The question, How shall I begin the new way of eating?", is asked by thousands who first become acquainted with the principles of right eating. Just how shall they begin? How shall they prepare their new dietary? Shall they change to the new diet gradually or abruptly? How much shall they eat? What reactions may they expect? These are important questions, which, unfortunately, most of the literature of the subject does not help them to answer. We have many vegetarian cook books and books filled with vegetarian recipes and menus; but too often these imitate the old diet rather than lead the neophyte into correct eating practices. These books represent a compromise with perverted tastes, false appetencies, and wrong practices. This is, perhaps, the chief reason so many vegetarians fail to realize the full benefits of the vegetarian way of life. I get mental vertigo when I go through these books and read all the recipes for making meat substitutes, mock turkey, etc. What do we need with a "meat substitute?" Either vegetarianism is a correct way of life, or it is not. Either meat is the substitute, or it is a normal part of man's diet. There can be no need to imitate the old diet if it is wrong. We need to discard the substitute and return to the original, the genuine; we need to make a complete break with the old dietary practices.
Dr. Philip Norman refers to "The American Home Diet," an "excellent work" prepared by McCollum and Simonds, and says of the balanced menus" which "have been introduced with instructions for their use," that: "These meals are ordinary meals fortified with green vegetables, fruit and milk. Custom has so shackled the thought of investigators that they have not been able to break away from the bread, meat and potato type of diet. The balanced meal, therefore, is simply an improvement as regards the balance of dietary essentials. It does not take into account the physiologic process of digestion." It does not, in other words, pay the slightest regard to combinations. These "investigators" are so conservative and so shackled by custom and convention that they are afraid of radical revision of the dietary.
Hygienists are not so timid. They have not hibernated in antiquity. They are not bound by traditions and outworn customs. They long ago got rid of the meat, potato and bread type of diet. "Bread is the staff of death," declared Emmit Densmore, many years ago. Meat we have rejected for over a hundred years. Combinations we have developed.
Household hints, dietetic advice, etc., as dished up to the public, in the columns of the daily press, and, as sent out over the radio, are all designed to sell the goods of the advertisers. These pernicious pieces of propaganda encourage people to go on blindly, as they have always done, and prepare their foods to tickle their palates. The advice thus given the public is actually criminal.
I do not mean to say that the conventionally healthy cannot eat such things and maintain the conventional health standard; but I do insist that they cannot be as well with them as they can be without them. I say also that every meal of such food renders them more liable to various forms of chronic "disease."

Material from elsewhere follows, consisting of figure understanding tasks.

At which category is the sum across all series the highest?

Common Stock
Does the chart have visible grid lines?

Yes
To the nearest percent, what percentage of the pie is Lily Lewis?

The usual doctor-prescribed diet is not a diet at all. The average diet prescribed by the average doctor, contains the same foods, denatured and adulterated, and the same reckless combinations, which the patients have been eating all their lives, and which have built the nutritional states which form the biological ground work for the affections with which they suffer. Doctors, often oppose real eating reform for selfish reasons, and the people are so bound in voluntary or self-forged chains of slavery to the palate that they are easily taken in by the ludicrous diatribes of their natural enemies, the heresy-hunting medical high priests, and are easily induced to leave in the lurch their true helpers and benefactors, the dissenters.
What can they know of food-reform who know it only from hearsay--what can they know of food reform who have seen it only in a few isolated cases of superficial and eleventh-hour changes of eating habits?